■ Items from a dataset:
◆ ◆ ◆ ◆ ◆
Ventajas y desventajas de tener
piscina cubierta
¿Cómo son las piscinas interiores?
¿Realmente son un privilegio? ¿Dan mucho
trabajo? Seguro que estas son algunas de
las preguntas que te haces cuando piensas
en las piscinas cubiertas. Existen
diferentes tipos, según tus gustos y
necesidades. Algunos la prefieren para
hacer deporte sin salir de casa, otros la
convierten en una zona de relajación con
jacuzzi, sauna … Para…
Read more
◆ ◆ ◆ ◆ ◆
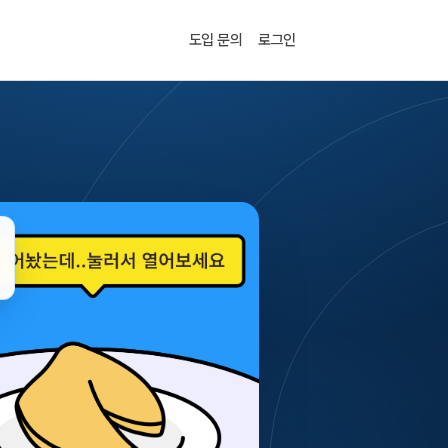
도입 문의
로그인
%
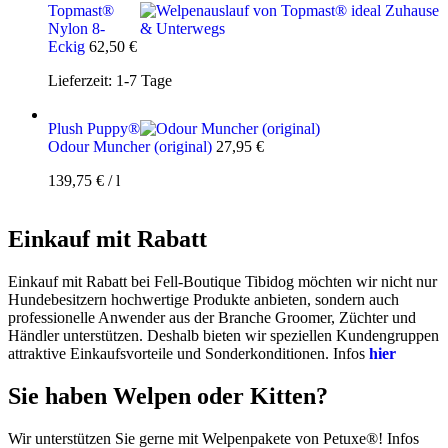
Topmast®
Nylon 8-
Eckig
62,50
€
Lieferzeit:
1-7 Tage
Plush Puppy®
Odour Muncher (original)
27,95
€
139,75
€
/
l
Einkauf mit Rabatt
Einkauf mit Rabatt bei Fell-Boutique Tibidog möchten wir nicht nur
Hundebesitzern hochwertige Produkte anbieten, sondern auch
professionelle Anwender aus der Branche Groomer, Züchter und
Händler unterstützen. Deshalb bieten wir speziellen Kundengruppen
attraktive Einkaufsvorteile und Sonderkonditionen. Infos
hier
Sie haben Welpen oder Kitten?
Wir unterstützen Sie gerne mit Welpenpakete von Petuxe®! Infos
◆ ◆ ◆ ◆ ◆
■ What you have to do: Which lines of the records above contain the word "Rabatt"? Report each one.

■ Finished task:
Einkauf mit Rabatt
Einkauf mit Rabatt bei Fell-Boutique Tibidog möchten wir nicht nur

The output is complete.